Animal: Commonly found at high numbers in the guts of ruminant animals. Some non-ruminant animals (e.g. dogs and cats) are infected with the organism and may, or may not, show signs of disease. Flies have been implicated as vectors. Birds are considered to be a reservoir.
Food: Raw poultry is frequently contaminated, cooked chicken is rarely contaminated. Raw milk, offal, red meat, mushrooms, garlic butter, salads and shellfish have all yielded Campylobacter.
Environment: Excreta from infected animals may contaminate soil or water. Environmental survival is conventionally considered to be poor but newer information suggests it may be better than currently acknowledged. For example Campylobacter has been detected in dry beach sand. Survival in cold water is good, but reduced at temperatures above 10°C. Campylobacter is present in water and sediments more frequently and at higher numbers in the winter months. Environmental survival appears to be the opposite to human cases, i.e. survival is poorer in the warmer months.
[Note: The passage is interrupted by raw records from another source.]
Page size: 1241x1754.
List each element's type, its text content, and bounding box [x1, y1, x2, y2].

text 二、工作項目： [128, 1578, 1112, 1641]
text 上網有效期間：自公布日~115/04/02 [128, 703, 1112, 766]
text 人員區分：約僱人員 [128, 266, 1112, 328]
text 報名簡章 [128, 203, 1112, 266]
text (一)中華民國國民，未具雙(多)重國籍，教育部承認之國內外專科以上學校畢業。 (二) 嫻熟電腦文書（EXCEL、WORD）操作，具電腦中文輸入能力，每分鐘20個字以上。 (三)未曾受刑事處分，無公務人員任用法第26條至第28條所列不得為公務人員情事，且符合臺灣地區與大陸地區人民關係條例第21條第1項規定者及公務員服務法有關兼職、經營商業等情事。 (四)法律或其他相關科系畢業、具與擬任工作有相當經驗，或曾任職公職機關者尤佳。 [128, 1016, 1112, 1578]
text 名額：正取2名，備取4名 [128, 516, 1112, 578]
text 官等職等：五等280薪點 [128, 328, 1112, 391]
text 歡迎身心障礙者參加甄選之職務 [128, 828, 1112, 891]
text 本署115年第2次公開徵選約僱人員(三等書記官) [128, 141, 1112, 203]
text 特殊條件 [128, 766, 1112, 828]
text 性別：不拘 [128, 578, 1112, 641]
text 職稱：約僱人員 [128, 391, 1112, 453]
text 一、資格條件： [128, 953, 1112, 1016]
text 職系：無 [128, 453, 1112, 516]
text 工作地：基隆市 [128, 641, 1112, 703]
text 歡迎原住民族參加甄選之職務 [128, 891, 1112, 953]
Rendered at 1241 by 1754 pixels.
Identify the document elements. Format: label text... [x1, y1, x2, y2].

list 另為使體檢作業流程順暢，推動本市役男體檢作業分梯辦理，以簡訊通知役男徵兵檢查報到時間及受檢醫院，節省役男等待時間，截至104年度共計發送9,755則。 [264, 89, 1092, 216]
Transmission Routes: The importance of undercooked chicken as a source of a proportion of cases of campylobacteriosis recognised, but the relative importance of other routes, e.g. other foods, recreational water, occupational exposure is unknown.
Plague and Pestilence
Outbreaks: Most cases of disease are sporadic and outbreaks relatively rare. Most outbreaks are caused by cross contamination – especially in retail butchery – or inadequate cooking. Correct refrigeration serves to aid the survival of the organism.
Associations include occupational exposure to raw meat, having a household pet with diarrhoea, ingesting untreated water from lakes, rivers and streams, travel abroad, consumption of poultry liver, consumption of poultry, consumption of sausages at a barbecue, and eating poultry that was brought into the house raw.